Weighed down by heavy dollar demand and fall in stocks markets, the rupee fell to historic intra-day low of 63.30.

At the Interbank Foreign Exchange (Forex) market, the local currency opened sharply lower at 62.30 a dollar from its previous close of 61.65 but tried to recover later to a high of 62.21. Rupee again turned negative and finally ended at 63.13, logging a fall of a massive 148 paise or 2.40 per cent.

The previous biggest fall in decade was the 124 paise or 2.57 per cent plunge on September 22, 2011.

Forex dealers said that overseas investors sat on the sideline on caution ahead of the release of the minutes of the Federal Open Market Committee on August 21.

"Big demand from oil companies was there since morning. Apart from state-run banks, private and foreing banks were also bidding for dollars," said Srinivasa Raghavan, executive vice-president (treasury), Dhanlaxmi Bank said.

Sentimentwise rupee falling to 63.30 will further be negative for market sentiment, said Ajay Marwaha, executive vice-president and head, trading, in the treasury, HDFC Bank.

In order to arrest the rupee slide, RBI last week had announced measures such as restricition on Indian firms investing abroad and on outward remittances by resident Indians, triggering talks of return of capital control regime.
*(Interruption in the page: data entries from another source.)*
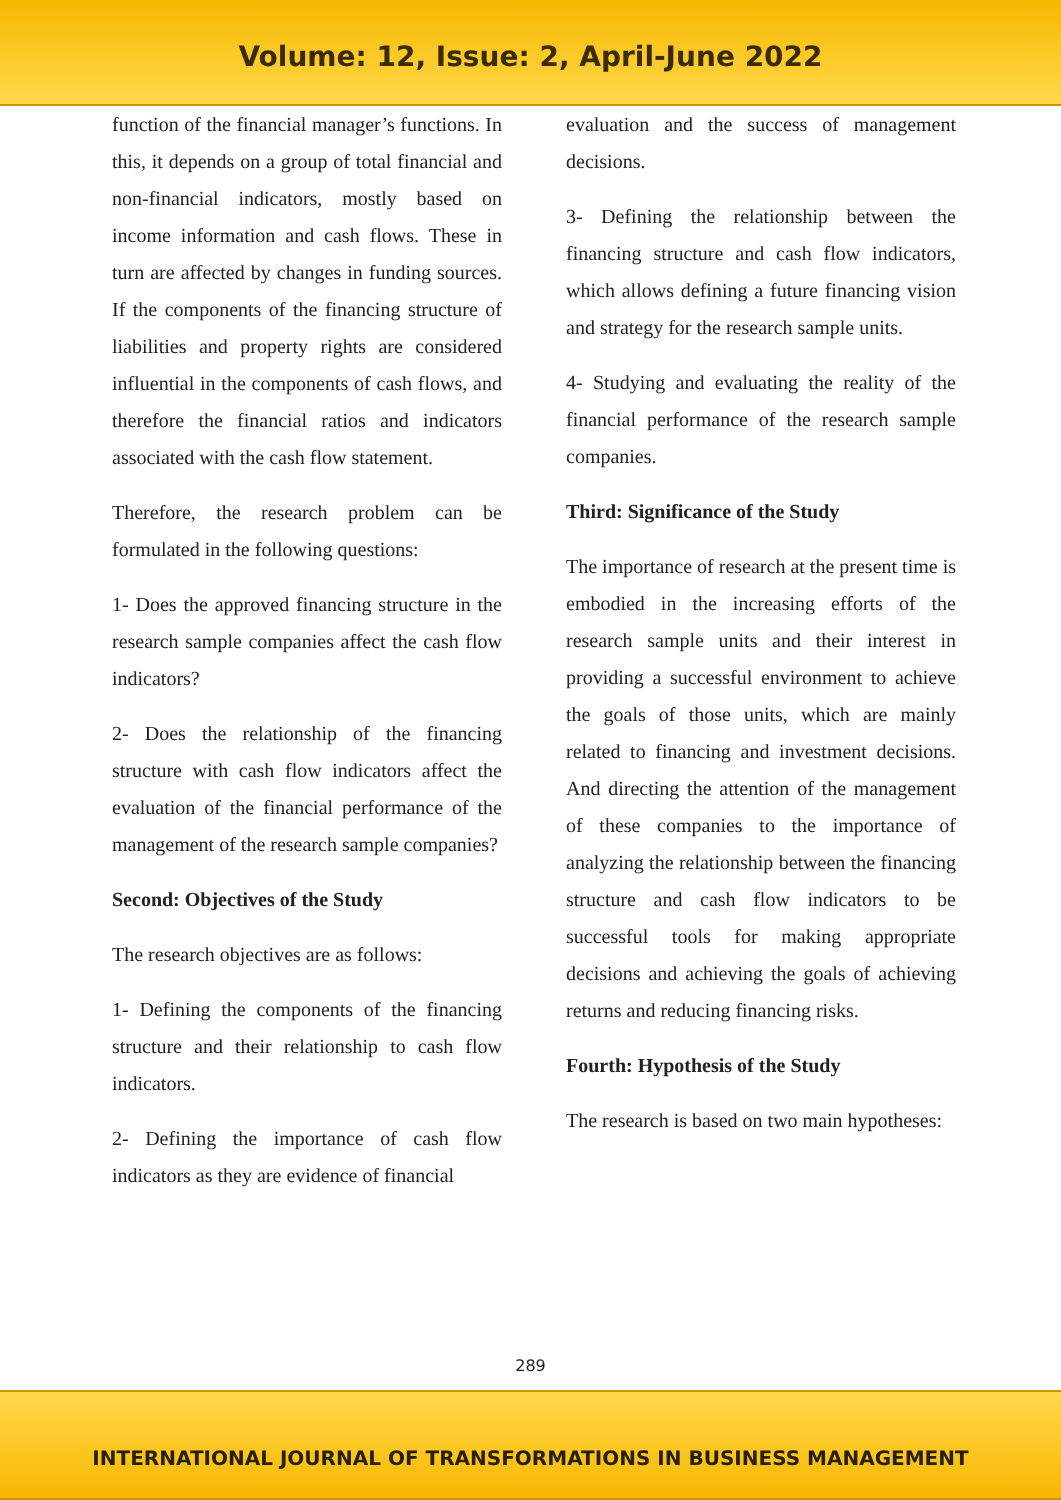Volume: 12, Issue: 2, April-June 2022
function of the financial manager’s functions. In this, it depends on a group of total financial and non-financial indicators, mostly based on income information and cash flows. These in turn are affected by changes in funding sources. If the components of the financing structure of liabilities and property rights are considered influential in the components of cash flows, and therefore the financial ratios and indicators associated with the cash flow statement.
Therefore, the research problem can be formulated in the following questions:
1- Does the approved financing structure in the research sample companies affect the cash flow indicators?
2- Does the relationship of the financing structure with cash flow indicators affect the evaluation of the financial performance of the management of the research sample companies?
Second: Objectives of the Study
The research objectives are as follows:
1- Defining the components of the financing structure and their relationship to cash flow indicators.
2- Defining the importance of cash flow indicators as they are evidence of financial
evaluation and the success of management decisions.
3- Defining the relationship between the financing structure and cash flow indicators, which allows defining a future financing vision and strategy for the research sample units.
4- Studying and evaluating the reality of the financial performance of the research sample companies.
Third: Significance of the Study
The importance of research at the present time is embodied in the increasing efforts of the research sample units and their interest in providing a successful environment to achieve the goals of those units, which are mainly related to financing and investment decisions. And directing the attention of the management of these companies to the importance of analyzing the relationship between the financing structure and cash flow indicators to be successful tools for making appropriate decisions and achieving the goals of achieving returns and reducing financing risks.
Fourth: Hypothesis of the Study
The research is based on two main hypotheses:
289
INTERNATIONAL JOURNAL OF TRANSFORMATIONS IN BUSINESS MANAGEMENT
Dealers said the FOMC minutes to be released on August 21 will likely give an indication on when the US Federal Reserve will start withdrawing it's monthly asset purchase programme.

Meanwhile, the Indian benchmark S&P BSE Sensex on Monday fell by 291 points, or 1.56 per cent. FIIs pulled out Rs 563.23 crore on last Friday as per provisional data with stock exchanges.

The dollar edged modestly higher against a basket of six major currencies.

Pramit Brahmbhatt, CEO, Alpari Financial Services (India) said: "Expect spot rupee to fall further, as now it is clear that the measures taken by the regulators to support rupee will not have big impact...The trading range for the same is expected to be within 62.60 to 63.60."

Forex market participants said inspite of such a massive weakness in rupee, there was no major sign of central bank intervening in the currency markets.

"Rupee continued with its slide against the US dollar and breached the level of 63.00. The host of measures taken by the central bank in recent weeks has failed to revive sentiments.

"On the global front, US treasury yields are increasing, the US dollar is trading flat and locally, Indian bond yields are also increasing which indicates that currently the markets are quite directionless. This calls for a cautious approach," said Abhishek Goenka, Founder and CEO, India Forex Advisors.

Meanwhile, forward dollar premiums improved further on persistent payment pressure from banks and corporates.

The benchmark six-month forward dollar premium payable in January rose to 270-273 paise from 261-1/2-264-1/2 paise last Friday. Far-forward contracts maturing in July shot up to 521-525 paise from 504-508 paise.

RBI fixed the reference rate for the dollar at 62.3461 and for the euro at 83.0686.

The rupee remained weak and plummeted further against the pound sterling to 98.79 from previous close of 96.41. It also nose-dived against the euro to 84.27 from 82.26.

Rupee dropped against the Japanese yen to 64.44 per 100 yen from last close of 63.24.